_TEXTE À ANALYSER_
________________________

La relève des pailles à usage unique

Georges Pop

Une petite entreprise artisanale, basée à Yverdon-les-Bains, s’est lancée depuis la fin de l’année dernière dans la production de pailles réutilisables en roseau indigène. La matière première est issue de la Grande Cariçaie, le plus grand marais lacustre protégé du pays, situé sur la rive sud du lac de Neuchâtel. L’entreprise fait œuvre de pionnier en Suisse.
Infirmiers indépendants, Constance Denis et Laurent Schönmann ont la charge d’une dizaine de personnes souffrant de troubles psychosociaux. Afin de les occuper utilement, les deux soignants ont eu l’idée de leur proposer une activité à la fois écologique et sociale. C’est ainsi qu’est née la société Paille&CO, dans un atelier provisoirement installé dans la Maison des associations de la capitale du Nord vaudois, en attendant de trouver mieux. Il s’agit de la première entreprise à produire des pailles non jetables en Suisse, un marché en constante progression.
 
Les pailles de Paille&Co sont fabriquée à partir de la tige naturelle d’un roseau. Elles ont la particularité d’être par nature creuses et rigides ce qui permet de les transformer aisément en pailles pour boisson. (© Paille&Co)
 

Des roseaux issus d’une réserve naturelle

Les pailles sont fabriquées à partir de la tige naturelle d’un roseau. Elles ont la particularité d’être par nature creuses et rigides ce qui permet de les transformer aisément en paille pour boisson. Elles ne subissent aucun traitement et sont biodégradables. La paille en roseau peut être lavée au lave-vaisselle ou à la main à l’aide d’un goupillon. « Expérience faite, nos pailles peuvent supporter une bonne vingtaine de cycles de lavage », explique Laurent Schönmann, qui précise : « Pour les restaurateurs, les hôteliers ou les EMS, qui en utilisent une grande quantité, nous proposons un système de location. Il consiste à reprendre les pailles sales, pour les laver dans nos locaux, puis les remplacer par la même quantité. Notre nettoyage se fait à l’aide d’une solution à base de vinaigre blanc, qui s’est révélée très efficace. »

________________________

_MATÉRIEL FOURNI_
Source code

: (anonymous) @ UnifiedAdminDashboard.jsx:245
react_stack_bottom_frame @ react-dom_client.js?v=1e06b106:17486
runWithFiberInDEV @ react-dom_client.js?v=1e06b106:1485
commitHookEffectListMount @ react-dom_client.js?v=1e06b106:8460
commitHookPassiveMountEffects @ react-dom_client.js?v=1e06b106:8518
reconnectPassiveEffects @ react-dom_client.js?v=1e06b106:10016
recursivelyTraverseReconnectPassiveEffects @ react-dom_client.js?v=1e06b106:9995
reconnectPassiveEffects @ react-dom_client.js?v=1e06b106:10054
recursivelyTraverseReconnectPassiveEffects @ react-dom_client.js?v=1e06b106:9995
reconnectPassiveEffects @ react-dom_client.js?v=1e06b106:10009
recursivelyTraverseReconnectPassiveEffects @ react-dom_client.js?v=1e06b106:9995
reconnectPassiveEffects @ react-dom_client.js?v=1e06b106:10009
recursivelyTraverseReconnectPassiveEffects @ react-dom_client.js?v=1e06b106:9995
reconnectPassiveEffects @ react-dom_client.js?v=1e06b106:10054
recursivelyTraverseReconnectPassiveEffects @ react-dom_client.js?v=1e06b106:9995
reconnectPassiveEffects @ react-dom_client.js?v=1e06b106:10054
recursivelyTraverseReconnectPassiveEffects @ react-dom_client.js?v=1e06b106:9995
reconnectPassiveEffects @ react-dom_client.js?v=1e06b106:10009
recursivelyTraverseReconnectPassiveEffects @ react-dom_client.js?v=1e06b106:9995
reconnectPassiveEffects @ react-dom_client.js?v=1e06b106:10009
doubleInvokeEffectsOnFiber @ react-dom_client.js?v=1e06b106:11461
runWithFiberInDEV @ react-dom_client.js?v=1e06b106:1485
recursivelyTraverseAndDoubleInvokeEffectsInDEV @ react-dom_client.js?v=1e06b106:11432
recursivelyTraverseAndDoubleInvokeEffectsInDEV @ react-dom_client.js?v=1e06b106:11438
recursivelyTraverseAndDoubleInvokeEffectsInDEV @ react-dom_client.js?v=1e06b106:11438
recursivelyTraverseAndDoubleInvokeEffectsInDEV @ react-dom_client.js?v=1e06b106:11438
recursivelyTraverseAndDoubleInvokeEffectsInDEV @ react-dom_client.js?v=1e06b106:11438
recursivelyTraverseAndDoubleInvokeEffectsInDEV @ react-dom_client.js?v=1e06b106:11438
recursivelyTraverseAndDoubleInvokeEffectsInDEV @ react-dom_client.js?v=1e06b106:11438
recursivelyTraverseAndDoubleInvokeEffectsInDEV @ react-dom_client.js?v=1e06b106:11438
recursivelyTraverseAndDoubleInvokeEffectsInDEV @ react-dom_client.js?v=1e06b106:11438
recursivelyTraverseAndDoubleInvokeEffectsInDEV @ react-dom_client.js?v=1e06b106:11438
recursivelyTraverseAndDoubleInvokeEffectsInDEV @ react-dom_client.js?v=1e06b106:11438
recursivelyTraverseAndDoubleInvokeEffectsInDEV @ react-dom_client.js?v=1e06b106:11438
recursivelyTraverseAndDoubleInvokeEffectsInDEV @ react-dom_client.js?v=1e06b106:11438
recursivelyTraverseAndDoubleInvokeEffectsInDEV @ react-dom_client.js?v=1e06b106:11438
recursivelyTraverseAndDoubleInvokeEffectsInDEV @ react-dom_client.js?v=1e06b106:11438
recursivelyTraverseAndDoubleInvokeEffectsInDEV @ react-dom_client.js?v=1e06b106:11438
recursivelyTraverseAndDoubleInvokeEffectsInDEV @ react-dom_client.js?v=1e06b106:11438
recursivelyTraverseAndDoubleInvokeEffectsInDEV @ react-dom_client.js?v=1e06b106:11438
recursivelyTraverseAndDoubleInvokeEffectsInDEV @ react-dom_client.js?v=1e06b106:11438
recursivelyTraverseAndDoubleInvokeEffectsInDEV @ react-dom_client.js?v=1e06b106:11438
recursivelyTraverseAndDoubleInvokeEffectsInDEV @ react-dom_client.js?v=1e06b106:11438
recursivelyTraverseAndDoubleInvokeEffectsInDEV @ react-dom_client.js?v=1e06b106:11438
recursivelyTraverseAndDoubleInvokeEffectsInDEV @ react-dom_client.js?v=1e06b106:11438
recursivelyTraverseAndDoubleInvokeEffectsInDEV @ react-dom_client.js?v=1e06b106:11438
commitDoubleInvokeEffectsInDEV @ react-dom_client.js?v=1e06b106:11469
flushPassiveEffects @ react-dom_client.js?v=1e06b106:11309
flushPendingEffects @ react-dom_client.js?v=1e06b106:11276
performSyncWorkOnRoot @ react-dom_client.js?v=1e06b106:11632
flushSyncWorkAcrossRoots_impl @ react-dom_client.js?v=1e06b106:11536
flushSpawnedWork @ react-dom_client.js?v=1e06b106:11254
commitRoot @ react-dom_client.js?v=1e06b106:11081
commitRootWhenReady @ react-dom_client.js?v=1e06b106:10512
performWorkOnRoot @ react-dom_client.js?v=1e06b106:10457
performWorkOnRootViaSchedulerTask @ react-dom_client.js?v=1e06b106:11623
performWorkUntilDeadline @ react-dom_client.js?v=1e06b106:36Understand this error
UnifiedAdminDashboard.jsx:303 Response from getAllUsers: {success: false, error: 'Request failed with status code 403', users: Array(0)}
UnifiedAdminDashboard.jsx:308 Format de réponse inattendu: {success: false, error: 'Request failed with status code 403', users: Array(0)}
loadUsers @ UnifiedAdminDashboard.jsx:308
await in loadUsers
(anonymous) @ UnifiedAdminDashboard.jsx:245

________________________

_CONSIGNE A_
Recopiez fidèlement le passage du texte sur les pailles en roseau compris entre « Infirmiers indépendants, Constance » et « en constante progression. », ces deux bornes incluses.
_CONSIGNE B_
Selon le texte sur les pailles en roseau, de quel marais la matière première est-elle issue ?
_CONSIGNE C_
Poursuivez la rédaction du texte consacré aux pailles en roseau à la suite de sa dernière phrase.

_RÉPONSE ATTENDUE A_
Infirmiers indépendants, Constance Denis et Laurent Schönmann ont la charge d’une dizaine de personnes souffrant de troubles psychosociaux. Afin de les occuper utilement, les deux soignants ont eu l’idée de leur proposer une activité à la fois écologique et sociale. C’est ainsi qu’est née la société Paille&CO, dans un atelier provisoirement installé dans la Maison des associations de la capitale du Nord vaudois, en attendant de trouver mieux. Il s’agit de la première entreprise à produire des pailles non jetables en Suisse, un marché en constante progression.

_RÉPONSE ATTENDUE B_
De la Grande Cariçaie, le plus grand marais lacustre protégé du pays, situé sur la rive sud du lac de Neuchâtel.

_RÉPONSE ATTENDUE C_
L’entreprise travaille en étroite collaboration avec l’Association de la Grande Cariçaie, à Cheseaux-Noréaz, qui fournit gratuitement les roseaux issus de l’entretien des marais. Ces roseaux sont coupés entre les mois de septembre et février afin de ne pas perturber les animaux, ni la végétation. La Grande Cariçaie occupe l’ensemble de la rive sud du lac de Neuchâtel. Elle abrite quelque 800 espèces végétales et 10’000 espèces animales, ce qui constitue le quart de la flore et de la faune recensées en Suisse. Elle réunit huit réserves naturelles réparties entre les cantons de Vaud, Fribourg et Neuchâtel, sur une surface de 3000 hectares.
« Notre équipe est très motivée », indique le cofondateur de Paille&Co qui précise : « Pour le moment, nous sommes encore en plein démarrage, nos clients sont surtout des hôteliers, des restaurateurs, des EMS et des particuliers de la région. Mais nous avons l’ambition de couvrir très vite une bonne partie du canton de Vaud, ainsi que tout le contour du lac de Neuchâtel ». Y a-t-il un risque de manquer de matière première ? « Non ! Pour le moment nous avons de quoi tenir une bonne année ».

 

La réserve naturelle de la Grande Cariçaie fournit gratuitement les roseaux issus de l’entretien des marais. Ces roseaux sont coupés entre les mois de septembre et février afin de ne pas perturber les animaux, ni la végétation. (© Grande Cariçaie)

 

Une menace pour la biodiversité et l’environnement
Concourir à la disparition des pailles en plastique à usage unique n’est pas un geste anodin pour la protection de l’environnement. Selon une étude de la revue américaine Science, huit millions de tonnes de débris plastiques sont déversées tous les ans dans les mers et les océans du globe, l’équivalent de 250 kilos par seconde. Au nombre de ces déchets, les pailles jetables constituent une part infime mais non négligeable : 500 millions de pailles sont utilisées chaque jour rien qu’aux États-Unis et plus d’un milliard dans le monde. Beaucoup finissent dans les poubelles, mais une quantité indénombrable achève sa course dans les cours d’eau, les océans et sur littoral. Les pailles font partie des dix objets en plastique les plus fréquemment retrouvés sur les rivages. Par leur composition et leur forme, elles menacent directement la biodiversité et contribuent à la pollution des sols et des cours d’eau.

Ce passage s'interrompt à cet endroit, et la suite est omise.